POLASCIK: The answer is no. I haven’t really seen penile numbness. I’ve done over 500, 600, 700 cases. I’ve maybe seen it a couple times. It’s more common in the salvage setting.

This anterior gland ablation is no different than whole-gland cryo, and I don’t normally monitor the temperature there.

I do put a thermocouple at the rectal wall at the rectal wall and at the apex and monitor the sphincter. Then I may monitor one of the neurovascular bundles just to make sure that stays warm.

MALE VOICE 2: Then the following question, we touched on a little bit this morning, but it has to do with immunology.
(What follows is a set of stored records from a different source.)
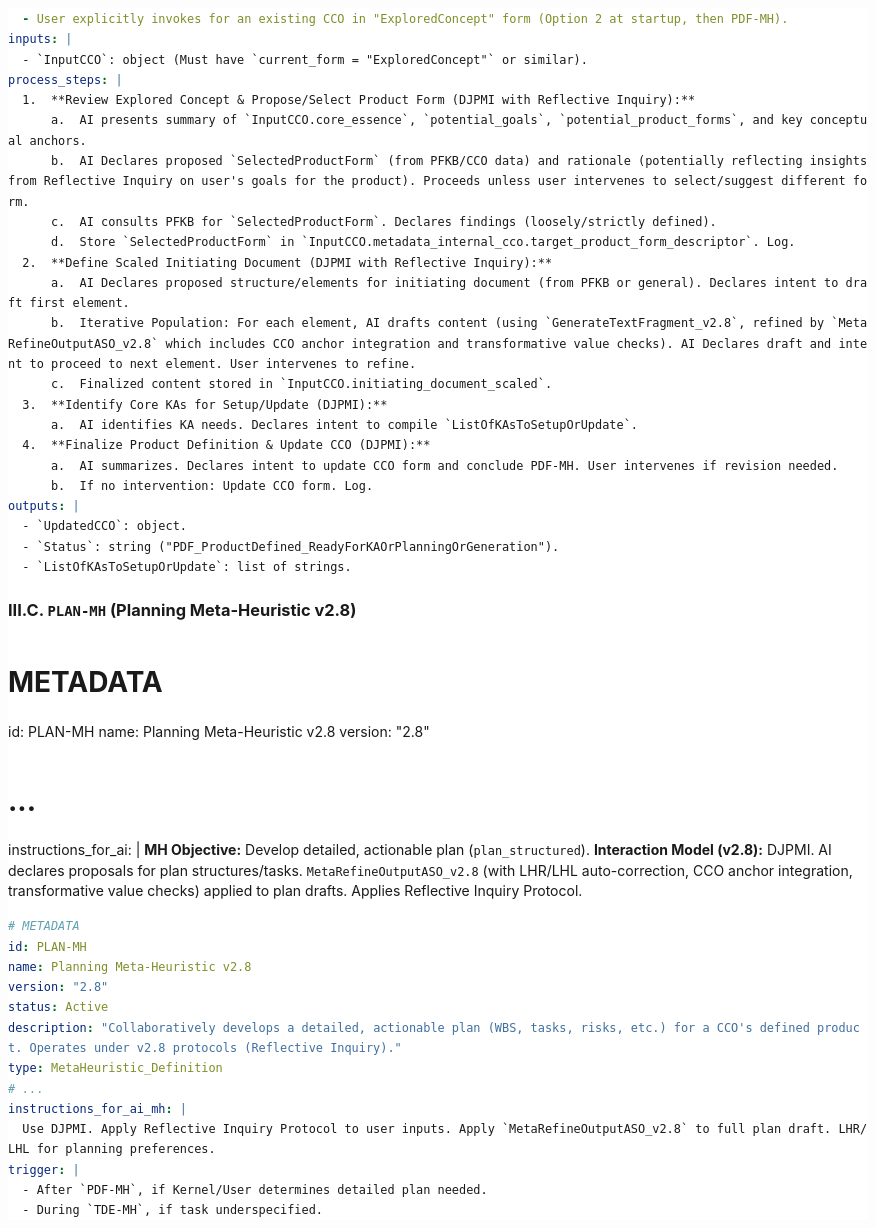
 ```yaml
  - User explicitly invokes for an existing CCO in "ExploredConcept" form (Option 2 at startup, then PDF-MH).
inputs: |
  - `InputCCO`: object (Must have `current_form = "ExploredConcept"` or similar).
process_steps: |
  1.  **Review Explored Concept & Propose/Select Product Form (DJPMI with Reflective Inquiry):**
      a.  AI presents summary of `InputCCO.core_essence`, `potential_goals`, `potential_product_forms`, and key conceptual anchors.
      b.  AI Declares proposed `SelectedProductForm` (from PFKB/CCO data) and rationale (potentially reflecting insights from Reflective Inquiry on user's goals for the product). Proceeds unless user intervenes to select/suggest different form.
      c.  AI consults PFKB for `SelectedProductForm`. Declares findings (loosely/strictly defined).
      d.  Store `SelectedProductForm` in `InputCCO.metadata_internal_cco.target_product_form_descriptor`. Log.
  2.  **Define Scaled Initiating Document (DJPMI with Reflective Inquiry):**
      a.  AI Declares proposed structure/elements for initiating document (from PFKB or general). Declares intent to draft first element.
      b.  Iterative Population: For each element, AI drafts content (using `GenerateTextFragment_v2.8`, refined by `MetaRefineOutputASO_v2.8` which includes CCO anchor integration and transformative value checks). AI Declares draft and intent to proceed to next element. User intervenes to refine.
      c.  Finalized content stored in `InputCCO.initiating_document_scaled`.
  3.  **Identify Core KAs for Setup/Update (DJPMI):**
      a.  AI identifies KA needs. Declares intent to compile `ListOfKAsToSetupOrUpdate`.
  4.  **Finalize Product Definition & Update CCO (DJPMI):**
      a.  AI summarizes. Declares intent to update CCO form and conclude PDF-MH. User intervenes if revision needed.
      b.  If no intervention: Update CCO form. Log.
outputs: |
  - `UpdatedCCO`: object.
  - `Status`: string ("PDF_ProductDefined_ReadyForKAOrPlanningOrGeneration").
  - `ListOfKAsToSetupOrUpdate`: list of strings.
```

### III.C. `PLAN-MH` (Planning Meta-Heuristic v2.8)
# METADATA
id: PLAN-MH
name: Planning Meta-Heuristic v2.8
version: "2.8"
# ...
instructions_for_ai: |
  **MH Objective:** Develop detailed, actionable plan (`plan_structured`).
  **Interaction Model (v2.8):** DJPMI. AI declares proposals for plan structures/tasks. `MetaRefineOutputASO_v2.8` (with LHR/LHL auto-correction, CCO anchor integration, transformative value checks) applied to plan drafts. Applies Reflective Inquiry Protocol.
```yaml
# METADATA
id: PLAN-MH
name: Planning Meta-Heuristic v2.8
version: "2.8"
status: Active
description: "Collaboratively develops a detailed, actionable plan (WBS, tasks, risks, etc.) for a CCO's defined product. Operates under v2.8 protocols (Reflective Inquiry)."
type: MetaHeuristic_Definition
# ...
instructions_for_ai_mh: |
  Use DJPMI. Apply Reflective Inquiry Protocol to user inputs. Apply `MetaRefineOutputASO_v2.8` to full plan draft. LHR/LHL for planning preferences.
trigger: |
  - After `PDF-MH`, if Kernel/User determines detailed plan needed.
  - During `TDE-MH`, if task underspecified.
```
Do you think the release of neoantigens—when you ablate tissue, however you do it—they said HIFU in the question, but I’m sure it’s released by other energy sources, as well.
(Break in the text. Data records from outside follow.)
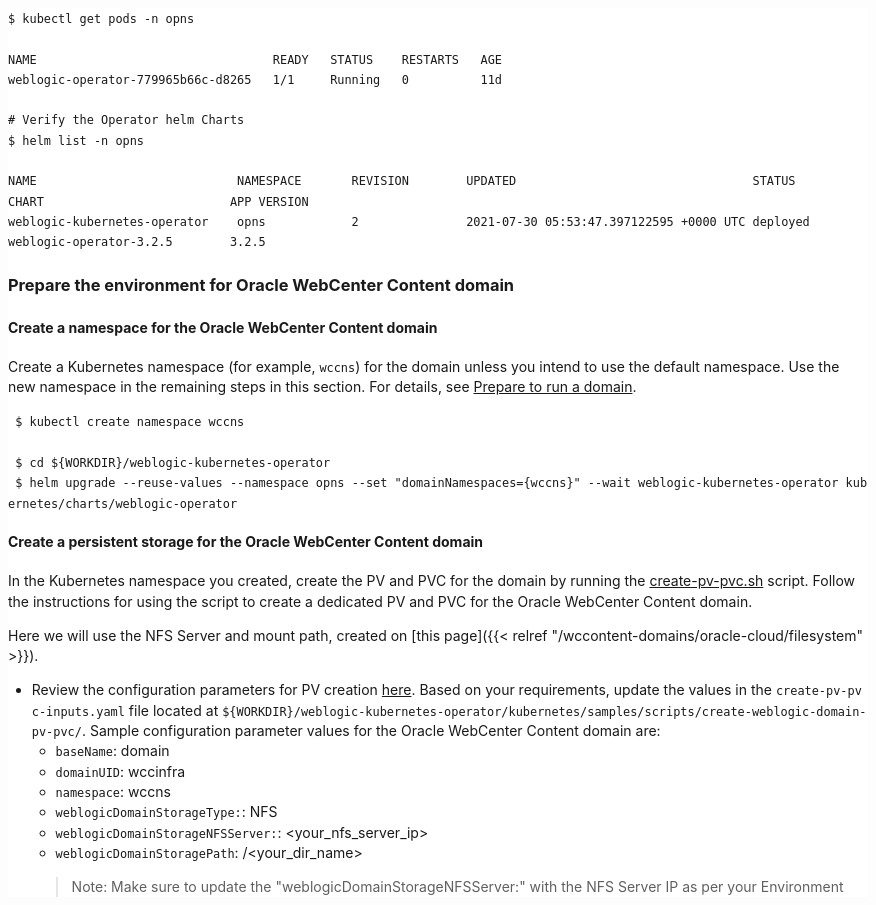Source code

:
   ```
  $ kubectl get pods -n opns
 
  NAME                                 READY   STATUS    RESTARTS   AGE
  weblogic-operator-779965b66c-d8265   1/1     Running   0          11d
  
  # Verify the Operator helm Charts
  $ helm list -n opns
 
  NAME                            NAMESPACE       REVISION        UPDATED                                 STATUS          CHART                          APP VERSION
  weblogic-kubernetes-operator    opns            2               2021-07-30 05:53:47.397122595 +0000 UTC deployed        weblogic-operator-3.2.5        3.2.5
  ```
### Prepare the environment for Oracle WebCenter Content domain

#### Create a namespace for the Oracle WebCenter Content domain

   Create a Kubernetes namespace (for example, `wccns`) for the domain unless you intend to use the default namespace. Use the new namespace in the remaining steps in this section.
For details, see [Prepare to run a domain](https://oracle.github.io/weblogic-kubernetes-operator/quickstart/prepare/).

  ```
   $ kubectl create namespace wccns
   
   $ cd ${WORKDIR}/weblogic-kubernetes-operator
   $ helm upgrade --reuse-values --namespace opns --set "domainNamespaces={wccns}" --wait weblogic-kubernetes-operator kubernetes/charts/weblogic-operator    
  ```
#### Create a persistent storage for the Oracle WebCenter Content domain

   In the Kubernetes namespace you created, create the PV and PVC for the domain by running the [create-pv-pvc.sh](https://oracle.github.io/weblogic-kubernetes-operator/samples/storage/) script. Follow the instructions for using the script to create a dedicated PV and PVC for the Oracle WebCenter Content domain.
   
   Here we will use the NFS Server and mount path, created on [this page]({{< relref "/wccontent-domains/oracle-cloud/filesystem" >}}).

  * Review the configuration parameters for PV creation [here](https://oracle.github.io/weblogic-kubernetes-operator/samples/storage/#configuration-parameters). Based on your requirements, update the values in the `create-pv-pvc-inputs.yaml` file located at `${WORKDIR}/weblogic-kubernetes-operator/kubernetes/samples/scripts/create-weblogic-domain-pv-pvc/`. Sample configuration parameter values for the Oracle WebCenter Content domain are:
    * `baseName`: domain
    * `domainUID`: wccinfra
    * `namespace`: wccns    
	* `weblogicDomainStorageType:`: NFS
	* `weblogicDomainStorageNFSServer:`: <your_nfs_server_ip>
    * `weblogicDomainStoragePath`: /<your_dir_name>
    > Note: Make sure to update the "weblogicDomainStorageNFSServer:" with the NFS Server IP as per your Environment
How much of a role, if any, do you think that plays?

POLASCIK: Again, I’m a believer. It’s not just HIFU, but with any of the ablative technologies that you’re releasing antigens and you can harvest the immune system. I’m just not aware of anyone who’s figured out a real good way to do it at this point in time.
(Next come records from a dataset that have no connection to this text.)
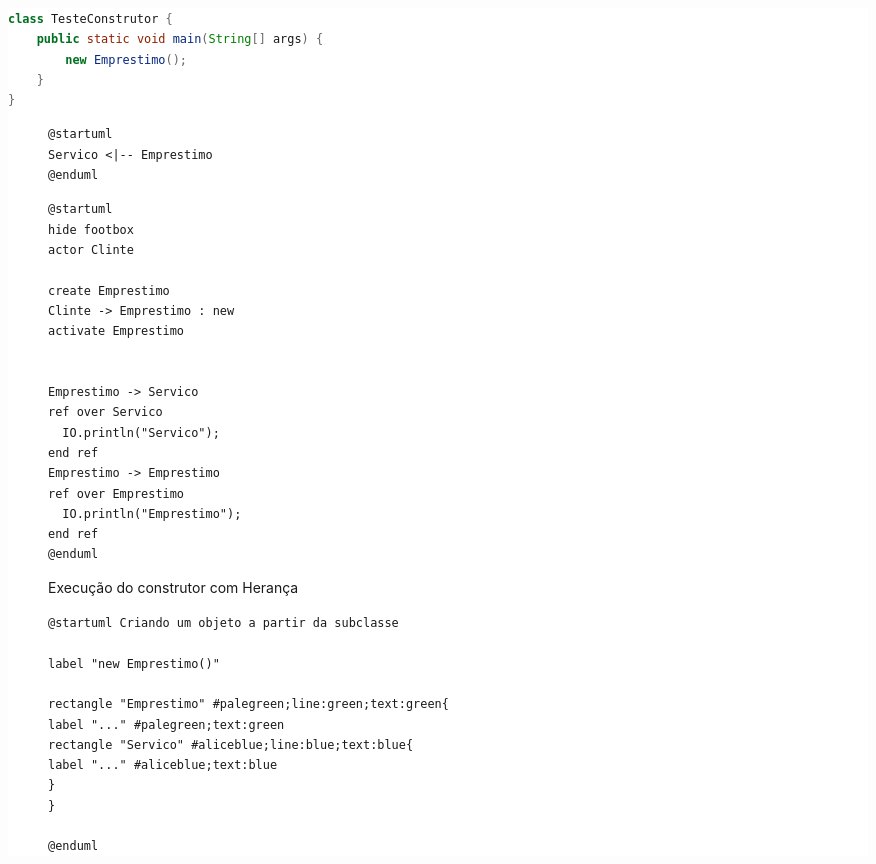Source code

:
 ```java
class TesteConstrutor {
    public static void main(String[] args) {
        new Emprestimo();
    }
}
```

<figure>
<div class="multicolumn">

```plantuml
@startuml 
Servico <|-- Emprestimo 
@enduml
```

```plantuml
@startuml 
hide footbox
actor Clinte

create Emprestimo
Clinte -> Emprestimo : new
activate Emprestimo


Emprestimo -> Servico 
ref over Servico
  IO.println("Servico");
end ref
Emprestimo -> Emprestimo 
ref over Emprestimo
  IO.println("Emprestimo");
end ref
@enduml
```
</div>
<figcaption>Execução do construtor com Herança</figcaption>
</figure>


<figure>

```plantuml
@startuml Criando um objeto a partir da subclasse

label "new Emprestimo()"

rectangle "Emprestimo" #palegreen;line:green;text:green{
label "..." #palegreen;text:green
rectangle "Servico" #aliceblue;line:blue;text:blue{
label "..." #aliceblue;text:blue   
}
} 

@enduml
```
One of the HIFU companies came by within the last year and wanted to know if we, or anyone that I know of, has figured out what that holy grail is. I’m not aware of anyone.

Like I said, for cryo, I think the best we have right now is vitamin D, which is very easy. You get a vitamin D level, you load it up, and you don’t need to hit those extremely cold temperatures to achieve cell death. But for HIFU, I’m not aware of anything at this point in time.

MALE VOICE 2: When you use cryotherapy, do you use vitamin D outside of a clinical trial at this point?

POLASCIK: I  recommend it; whether patients take it or not is another.

MALE VOICE 2: [Interposing] What do you recommend just for folks that do cryotherapy? What do you recommend? What kind of dosing, and for how long?

POLASCIK: Vitamin D2 would be 50,000 international units. Or for vitamin D3, I think 5,000 a day is reasonable, and for several weeks. Most people, by the time you go in the OR schedule, it’s four–six weeks, so I think that’s a good window.

Most Americans are very low in vitamin D anyway, especially in the winter months. You’re probably just trying to get their levels anywhere near normal. I don’t think they’re not going to become super therapeutic around here.

MALE VOICE 2: I may have misinterpreted it, but in one of the slides you showed for focal ablation, there was still about a 50% erectile dysfunction rate. That seems pretty high for a focal therapy.

Is there anything that can be done, other than completely missing the neurovascular bundle, to make that rate better? It just seems like a high rate for a focal therapy.

POLASCIK: Yeah. If you look at all the series—I’ll speak on cryo—the rate for potency ranges between 60% and 90%, overall. Half of those men who are considered potent are actually taking oral medication. That’s been seen in multiple single-center series.

The COLD Registry is a little bit lower; I think largely because there’s no set way of doing it. You have many, many people doing it, some of which don’t really have the volume or the expertise. It’s kind of a big picture.

I think we’ve also tried to put warming rods outside the prostate at the vicinity of the neurovascular bundle, but that didn’t really work, because then you have a cold-warm interface. That wasn’t very effective for a cancer-control point of view. And it didn’t really do very much for the potency issue.